For all my talk of ribs at Fette Sau, Wildwood and Hill Country, it all started with these incomparable ribs that I had at the start of summer, and I'm wickedly pleased to report that you can't have them. Just to rub it in your face.
Through KM, I know of two fine southern gentlemen, J and F, who know how to throw roof party. They might not know how to let you in however.
J and F live on the top floor of a walkup in the Upper West Side, and their method of dealing with the lack of a buzzer system is to shove some spare keys in a ziplock bag and toss it out the window when friends arrive. This is all rather quaint and would be quite efficient, if it weren't for the minor inconvenience of a huge leafy tree standing right outside their building. When I arrived at the designated time for the feast of ribs, sides and dessert the boys had promised (oh wait, I forgot they are gentlemen in this entry) I saw some guys shouting up to F, whose head was sticking out of the top story window.
Turns out F had tossed out the keys, which had proceeded to land comfortably in the leafy boughs of the tree, several feet above his guests' head. They had somehow procured a broom (Don't know if that was tossed out the window too. It didn't appear that F had made a trip downstairs.) and were enthusiastically jabbing it at the tree, creating a big mess for the super who was going to have to sweep the sidewalk later.
During this whole snafu, F's neighbor, a very tall man who lives in the ground floor appeared with his dog for a walk. He observed the pathetic scenario and abandoned it with his clearly intellectually superior companion. Upon returning from a pleasant and lengthy walk, he found us, plus a few more locked out guests, still trying to get the keys out of the tree. (Now, when I say us, do not imagine me in this crowd. I was there, but I was not participating. I refuse to be associated with the logistical ineptitude. It is clearly a Chromosome Y problem.) This neighbor took pity on us and proceeded to just reach up and shake the lower branches of the tree, which caused all the branches to jostle slightly, and easy as pie those keys slipped out and fell to the sidewalk. We sheepishly thanked and walked inside the building to trudge up the many flights of stairs.
Upon reaching their apartment, we saw F and J getting everything ready. They had planned a menu of ribs, baked beans, potato salad, corn bread, strawberry shortcake, and key lime pie.
They had been slow cooking the ribs in their oven all day, and had special ordered these jars of sauce from Kansas City that F is particularly insistent about. Then they took the racks of ribs up to their roof to finish on the grill.

Men cooking meat on bones over a hot grill -- for me: total turn-on. (Well, it was for all of their guests, but I'm going to pretend it was for me.)
When F ascertained the ribs were ready, he slathered on the precious sauce.
Which they proceeded to greadily drink up into their fatty meaty insides. Yum Yum Yum YUM yum. I ate 6 ribs. All the sides were delicious. I ate so much that I passed out on their couch, while everyone went up to the roof to actually socialize.
Have you noticed this pattern of passing out? I have a problem. I'm like that drunken uncle at the holiday party that overimbibes and makes himself a hundred pounds plus of physical sleepy nuisance.

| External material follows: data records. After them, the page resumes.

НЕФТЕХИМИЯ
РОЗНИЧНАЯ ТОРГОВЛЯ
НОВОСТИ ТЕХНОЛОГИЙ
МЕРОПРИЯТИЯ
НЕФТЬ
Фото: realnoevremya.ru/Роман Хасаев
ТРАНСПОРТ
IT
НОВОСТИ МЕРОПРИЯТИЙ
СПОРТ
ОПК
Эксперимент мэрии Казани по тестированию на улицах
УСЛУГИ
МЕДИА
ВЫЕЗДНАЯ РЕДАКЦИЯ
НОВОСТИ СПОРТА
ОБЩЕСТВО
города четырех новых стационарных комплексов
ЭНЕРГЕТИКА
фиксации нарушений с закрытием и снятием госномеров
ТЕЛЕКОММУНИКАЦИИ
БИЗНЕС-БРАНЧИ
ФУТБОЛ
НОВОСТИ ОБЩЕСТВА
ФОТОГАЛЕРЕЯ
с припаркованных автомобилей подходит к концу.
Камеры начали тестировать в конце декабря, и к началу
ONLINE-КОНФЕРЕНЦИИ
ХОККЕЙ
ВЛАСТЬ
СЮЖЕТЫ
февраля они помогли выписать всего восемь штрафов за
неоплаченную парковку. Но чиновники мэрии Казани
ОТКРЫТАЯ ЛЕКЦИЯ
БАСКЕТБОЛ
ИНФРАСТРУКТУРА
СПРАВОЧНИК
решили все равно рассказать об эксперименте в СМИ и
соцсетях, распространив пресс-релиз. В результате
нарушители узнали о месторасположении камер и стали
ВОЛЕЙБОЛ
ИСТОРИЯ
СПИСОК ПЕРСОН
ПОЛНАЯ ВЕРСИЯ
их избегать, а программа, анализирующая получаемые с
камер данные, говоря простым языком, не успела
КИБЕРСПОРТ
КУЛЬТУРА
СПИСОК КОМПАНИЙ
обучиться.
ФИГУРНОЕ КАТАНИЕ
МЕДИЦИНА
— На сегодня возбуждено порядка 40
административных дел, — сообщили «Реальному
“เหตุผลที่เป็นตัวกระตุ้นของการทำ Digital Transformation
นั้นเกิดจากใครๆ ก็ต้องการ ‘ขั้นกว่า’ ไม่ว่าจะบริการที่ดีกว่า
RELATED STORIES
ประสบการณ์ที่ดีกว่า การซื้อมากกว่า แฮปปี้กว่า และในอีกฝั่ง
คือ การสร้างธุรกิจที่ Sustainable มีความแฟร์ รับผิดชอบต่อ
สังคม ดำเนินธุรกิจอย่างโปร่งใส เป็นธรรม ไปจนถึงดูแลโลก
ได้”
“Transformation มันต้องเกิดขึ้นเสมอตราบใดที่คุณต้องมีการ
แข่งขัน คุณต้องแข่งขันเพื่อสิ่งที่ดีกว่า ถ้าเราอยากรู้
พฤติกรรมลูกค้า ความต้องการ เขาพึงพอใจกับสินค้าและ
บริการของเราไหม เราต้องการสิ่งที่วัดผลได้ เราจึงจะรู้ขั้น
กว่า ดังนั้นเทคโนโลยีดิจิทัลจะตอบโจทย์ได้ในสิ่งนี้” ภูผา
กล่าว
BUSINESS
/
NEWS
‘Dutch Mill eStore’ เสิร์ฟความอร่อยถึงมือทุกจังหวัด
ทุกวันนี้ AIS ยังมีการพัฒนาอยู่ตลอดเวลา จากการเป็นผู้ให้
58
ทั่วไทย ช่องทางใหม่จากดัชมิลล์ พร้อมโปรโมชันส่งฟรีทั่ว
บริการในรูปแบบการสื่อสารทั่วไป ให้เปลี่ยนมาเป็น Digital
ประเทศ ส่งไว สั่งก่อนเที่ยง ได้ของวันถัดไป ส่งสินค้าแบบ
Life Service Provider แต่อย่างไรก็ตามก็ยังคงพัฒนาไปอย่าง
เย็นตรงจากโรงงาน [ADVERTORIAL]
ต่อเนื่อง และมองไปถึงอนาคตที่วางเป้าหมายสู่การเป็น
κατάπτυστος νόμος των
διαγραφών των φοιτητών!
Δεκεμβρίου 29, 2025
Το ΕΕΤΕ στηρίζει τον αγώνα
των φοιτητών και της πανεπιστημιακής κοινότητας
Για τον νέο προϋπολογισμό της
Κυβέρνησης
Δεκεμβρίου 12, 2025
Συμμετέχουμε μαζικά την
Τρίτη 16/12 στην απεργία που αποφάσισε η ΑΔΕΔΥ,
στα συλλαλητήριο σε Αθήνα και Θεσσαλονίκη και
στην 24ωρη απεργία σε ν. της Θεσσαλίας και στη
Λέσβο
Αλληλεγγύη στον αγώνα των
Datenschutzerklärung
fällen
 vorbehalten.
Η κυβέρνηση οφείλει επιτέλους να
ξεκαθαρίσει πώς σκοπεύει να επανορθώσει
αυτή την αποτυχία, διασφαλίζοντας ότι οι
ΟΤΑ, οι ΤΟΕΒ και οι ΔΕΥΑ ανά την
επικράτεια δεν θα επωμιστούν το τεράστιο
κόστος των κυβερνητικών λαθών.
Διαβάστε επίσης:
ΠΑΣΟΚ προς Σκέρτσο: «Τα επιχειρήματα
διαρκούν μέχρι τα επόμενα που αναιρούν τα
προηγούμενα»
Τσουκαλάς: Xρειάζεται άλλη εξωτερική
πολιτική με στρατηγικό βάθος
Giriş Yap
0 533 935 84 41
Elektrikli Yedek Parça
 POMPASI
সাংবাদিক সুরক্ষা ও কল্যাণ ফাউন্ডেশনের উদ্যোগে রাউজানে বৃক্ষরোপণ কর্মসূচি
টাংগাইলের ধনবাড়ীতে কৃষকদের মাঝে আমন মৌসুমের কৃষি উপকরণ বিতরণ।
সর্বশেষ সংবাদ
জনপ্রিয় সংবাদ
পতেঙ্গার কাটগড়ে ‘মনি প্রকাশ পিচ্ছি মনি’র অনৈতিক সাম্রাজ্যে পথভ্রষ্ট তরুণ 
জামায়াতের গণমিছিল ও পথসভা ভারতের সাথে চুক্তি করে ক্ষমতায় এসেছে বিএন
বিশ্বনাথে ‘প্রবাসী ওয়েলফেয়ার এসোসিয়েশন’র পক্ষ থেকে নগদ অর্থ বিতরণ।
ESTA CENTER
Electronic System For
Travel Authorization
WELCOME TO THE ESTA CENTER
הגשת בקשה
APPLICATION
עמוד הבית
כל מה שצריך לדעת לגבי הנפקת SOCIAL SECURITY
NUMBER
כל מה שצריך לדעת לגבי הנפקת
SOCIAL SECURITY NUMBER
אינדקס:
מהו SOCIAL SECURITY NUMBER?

At least you know that the circulatory system in my body is really a team player. Once that food hits the gullet, the brain really is rather accomodating and just gives up on reasonable requests for blood and sends it all down to digest the obscene amounts of food I've just sent down. Ugh, that's a rather gross depiction isn't it?

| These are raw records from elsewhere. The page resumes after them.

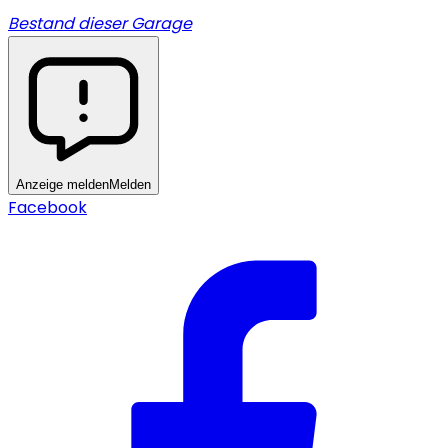
Bestand dieser Garage
Anzeige melden
Melden
Facebook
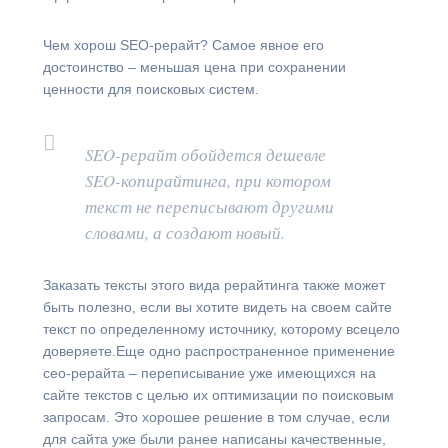
Чем хорош SEO-рерайт? Самое явное его
достоинство – меньшая цена при сохранении
ценности для поисковых систем.
SEO-рерайт обойдется дешевле
SEO-копирайтинга, при котором
текст не переписывают другими
словами, а создают новый.
Заказать тексты этого вида рерайтинга также может
быть полезно, если вы хотите видеть на своем сайте
текст по определенному источнику, которому всецело
доверяете.Еще одно распространенное применение
сео-рерайта – переписывание уже имеющихся на
сайте текстов с целью их оптимизации по поисковым
запросам. Это хорошее решение в том случае, если
для сайта уже были ранее написаны качественные,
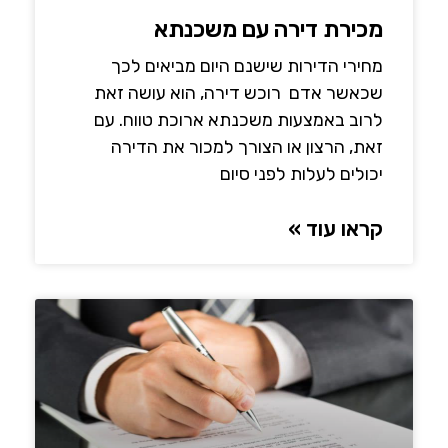
מכירת דירה עם משכנתא
מחירי הדירות שישנם היום מביאים לכך
שכאשר אדם רוכש דירה, הוא עושה זאת
לרוב באמצעות משכנתא ארוכת טווח. עם
זאת, הרצון או הצורך למכור את הדירה
יכולים לעלות לפני סיום
קראו עוד »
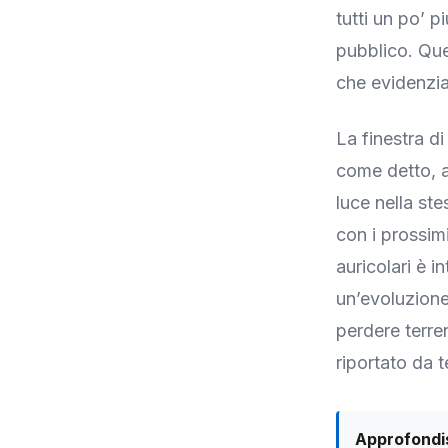
tutti un po’ p
pubblico. Que
che evidenzia 
La finestra di
come detto, a 
luce nella ste
con i prossim
auricolari è i
un’evoluzione
perdere terr
riportato da t
Approfondis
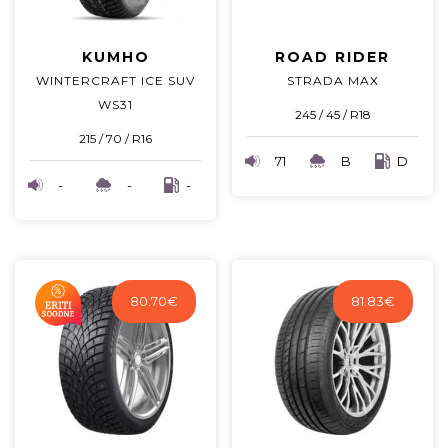
KUMHO
ROAD RIDER
WINTERCRAFT ICE SUV
STRADA MAX
WS31
245 / 45 / R18
215 / 70 / R16
71
B
D
-
-
-
80.70
€
81.83
€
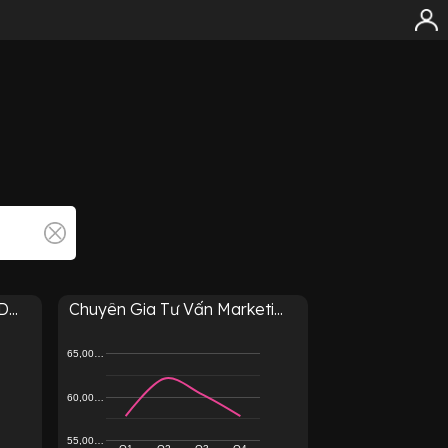
...
Chuyên Gia Tư Vấn Marketi...
65,00…
60,00…
55,00…
Q1
Q2
Q3
Q4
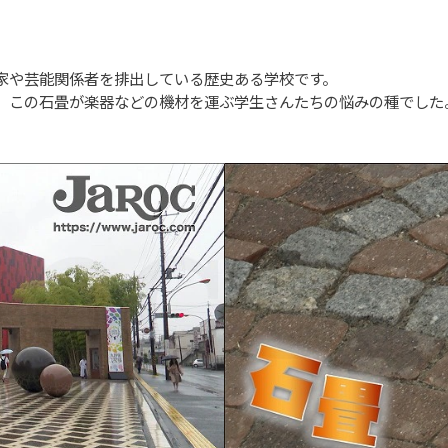
家や芸能関係者を排出している歴史ある学校です。
、この石畳が楽器などの機材を運ぶ学生さんたちの悩みの種でした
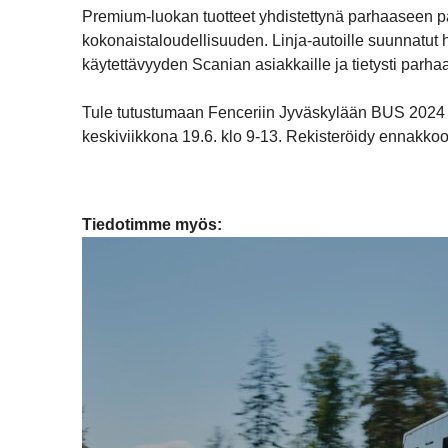
Premium-luokan tuotteet yhdistettynä parhaaseen p
kokonaistaloudellisuuden. Linja-autoille suunnatut
käytettävyyden Scanian asiakkaille ja tietysti parh
Tule tutustumaan Fenceriin Jyväskylään BUS 2024 -nä
keskiviikkona 19.6. klo 9-13. Rekisteröidy ennakk
Tiedotimme myös:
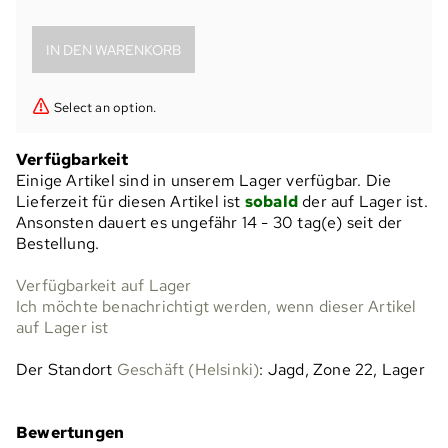
Select an option.
Verfügbarkeit
Einige Artikel sind in unserem Lager verfügbar. Die
Lieferzeit für diesen Artikel ist
sobald
der auf Lager ist.
Ansonsten dauert es ungefähr
14 - 30 tag(e)
seit der
Bestellung.
Verfügbarkeit auf Lager
Ich möchte benachrichtigt werden, wenn dieser Artikel
auf Lager ist
Der Standort
Geschäft (Helsinki)
: Jagd, Zone 22, Lager
Bewertungen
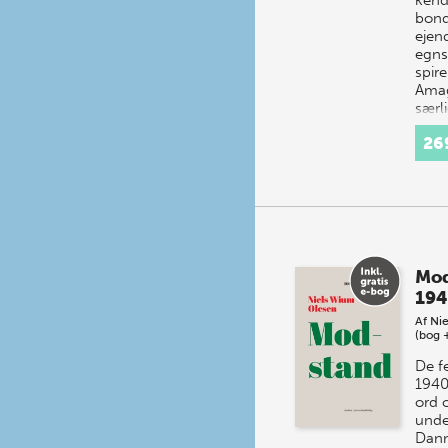
bond
ejen
egns
spir
Amag
særli
sam
26
Mod
194
Af
Ni
(bog 
De f
1940
ord 
unde
Danm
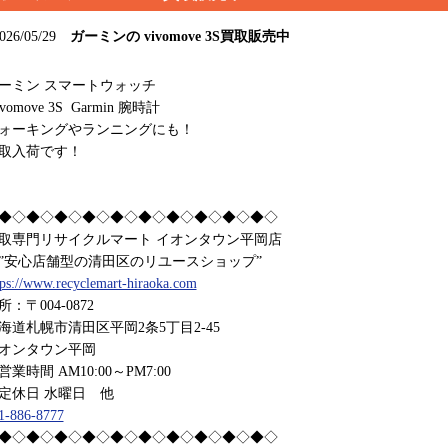
026/05/29
ガーミンの vivomove 3S買取販売中
ーミン スマートウォッチ
vomove 3S Garmin 腕時計
ォーキングやランニングにも！
取入荷です！
◆◇◆◇◆◇◆◇◆◇◆◇◆◇◆◇◆◇◆◇
取専門リサイクルマート イオンタウン平岡店
安心店舗型の清田区のリユースショップ”
tps://www.recyclemart-hiraoka.com
所：〒004-0872
海道札幌市清田区平岡2条5丁目2-45
オンタウン平岡
業時間 AM10:00～PM7:00
休日 水曜日 他
1-886-8777
◆◇◆◇◆◇◆◇◆◇◆◇◆◇◆◇◆◇◆◇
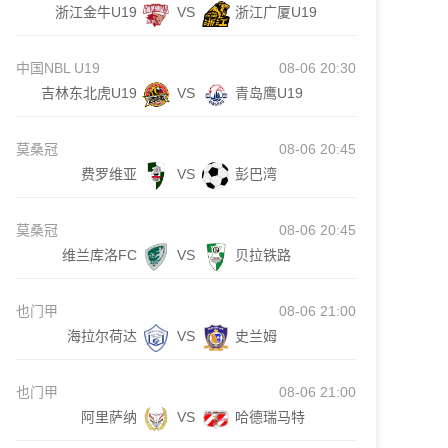
浙江金牛U19
VS
浙江广厦U19
中国NBL U19
08-06 20:30
吉林东北虎U19
VS
青岛鹰U19
莫桑冠
08-06 20:45
费罗维亚
VS
彭巴湾
莫桑冠
08-06 20:45
维兰库洛FC
VS
贝拉铁路
也门甲
08-06 21:00
海拉尔荷达
VS
史兰姆
也门甲
08-06 21:00
阿里萨纳
VS
哈德瑞马特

Maybe this will make you feel better. J's first dessert. It just warms my heart to imagine J bent over this cake meticulously placing each strawberry slice. It cracks me up that he's not neurotic enough to make each slice exactly the same thickness. Look at the powdered sugar dusting the edge of the plate. Makes me want to give someone a big ole' squeeze.
The strawberry shortcake looks better, but the key lime pie tasted loads better. The cake didn't have time to absorb all of the flavors, since J didn't have time to let it sit. The pie however was divine. The crust was so rich and savory and crumbly. The filling tart and sweet.
Don't you just hate that you weren't there? Well, I'm not telling you who J and F are because if they met you, they'd probably like you more than me. Then they'd invite you next summer. Even if I managed to beg successfully for an invite myself, I'd have to compete with you for some ribs. And you saw that their grill was already filled to capacity. They don't have room for any more. And I can't afford to fight you for the limited supply. There's a scheduled nap and couch waiting for me. I can't disappoint.